Quiz items based on charts:
*** Block opens ***
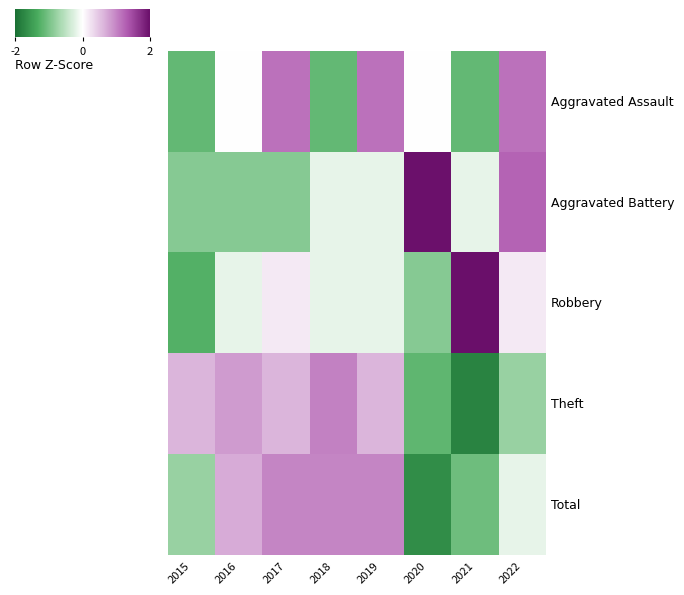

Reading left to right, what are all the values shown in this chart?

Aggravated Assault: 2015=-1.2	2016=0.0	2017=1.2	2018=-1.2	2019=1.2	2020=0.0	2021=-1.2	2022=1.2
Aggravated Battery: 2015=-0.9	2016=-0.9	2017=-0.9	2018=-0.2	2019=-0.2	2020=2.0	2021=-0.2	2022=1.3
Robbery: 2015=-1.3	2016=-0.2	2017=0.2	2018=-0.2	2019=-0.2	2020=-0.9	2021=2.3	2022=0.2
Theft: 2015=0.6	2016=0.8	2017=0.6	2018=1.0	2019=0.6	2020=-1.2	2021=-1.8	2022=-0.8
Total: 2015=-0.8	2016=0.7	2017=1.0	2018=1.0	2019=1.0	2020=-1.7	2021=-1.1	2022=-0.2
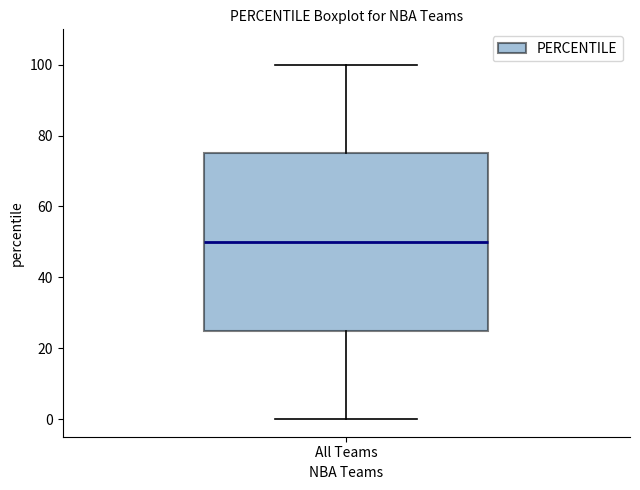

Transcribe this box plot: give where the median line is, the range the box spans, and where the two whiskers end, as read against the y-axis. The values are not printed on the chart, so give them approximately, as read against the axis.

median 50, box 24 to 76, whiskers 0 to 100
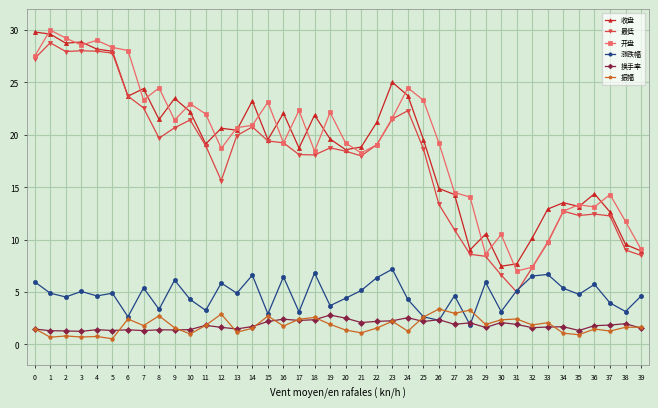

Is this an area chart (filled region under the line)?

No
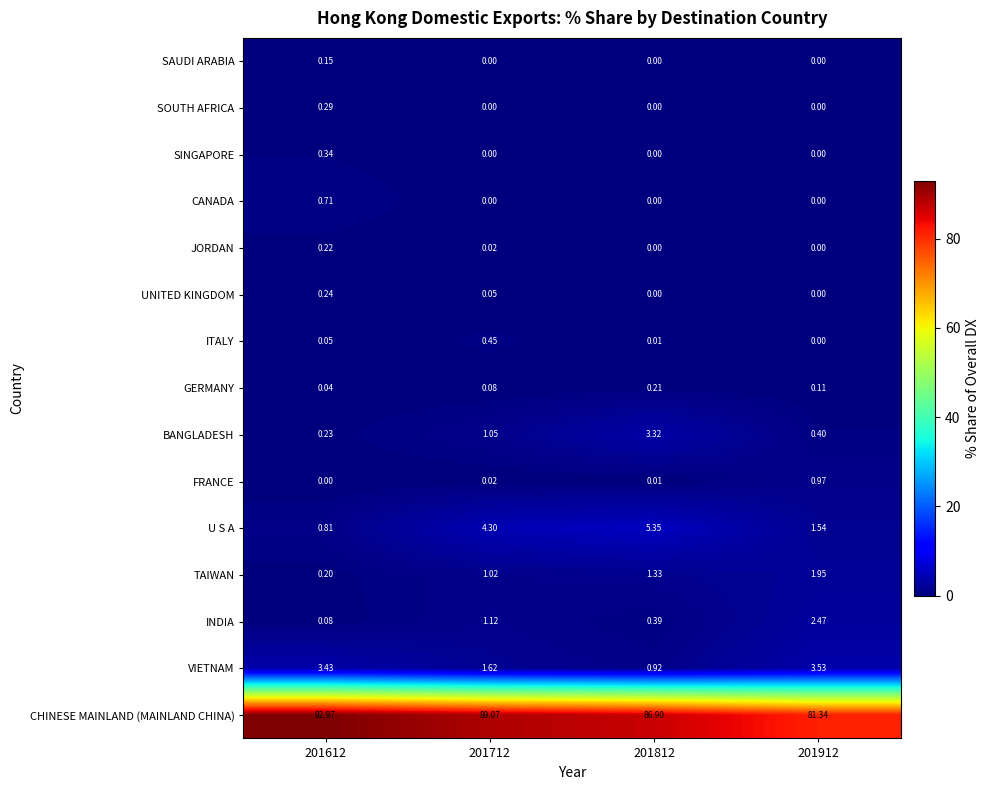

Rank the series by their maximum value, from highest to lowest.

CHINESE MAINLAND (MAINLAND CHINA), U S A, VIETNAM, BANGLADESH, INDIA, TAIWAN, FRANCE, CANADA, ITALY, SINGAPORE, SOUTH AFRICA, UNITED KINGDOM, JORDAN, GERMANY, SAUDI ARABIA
*** Block closes ***
(Activity):
Change every "chart" in the material to "graph", and keep everything else as it is. Leave the pictures out of your answer.

(Answer to the exercise):
Reading left to right, what are all the values shown in this graph?

Aggravated Assault: 2015=-1.2	2016=0.0	2017=1.2	2018=-1.2	2019=1.2	2020=0.0	2021=-1.2	2022=1.2
Aggravated Battery: 2015=-0.9	2016=-0.9	2017=-0.9	2018=-0.2	2019=-0.2	2020=2.0	2021=-0.2	2022=1.3
Robbery: 2015=-1.3	2016=-0.2	2017=0.2	2018=-0.2	2019=-0.2	2020=-0.9	2021=2.3	2022=0.2
Theft: 2015=0.6	2016=0.8	2017=0.6	2018=1.0	2019=0.6	2020=-1.2	2021=-1.8	2022=-0.8
Total: 2015=-0.8	2016=0.7	2017=1.0	2018=1.0	2019=1.0	2020=-1.7	2021=-1.1	2022=-0.2

Transcribe this box plot: give where the median line is, the range the box spans, and where the two whiskers end, as read against the y-axis. The values are not printed on the graph, so give them approximately, as read against the axis.

median 50, box 24 to 76, whiskers 0 to 100

Is this an area graph (filled region under the line)?

No

Rank the series by their maximum value, from highest to lowest.

CHINESE MAINLAND (MAINLAND CHINA), U S A, VIETNAM, BANGLADESH, INDIA, TAIWAN, FRANCE, CANADA, ITALY, SINGAPORE, SOUTH AFRICA, UNITED KINGDOM, JORDAN, GERMANY, SAUDI ARABIA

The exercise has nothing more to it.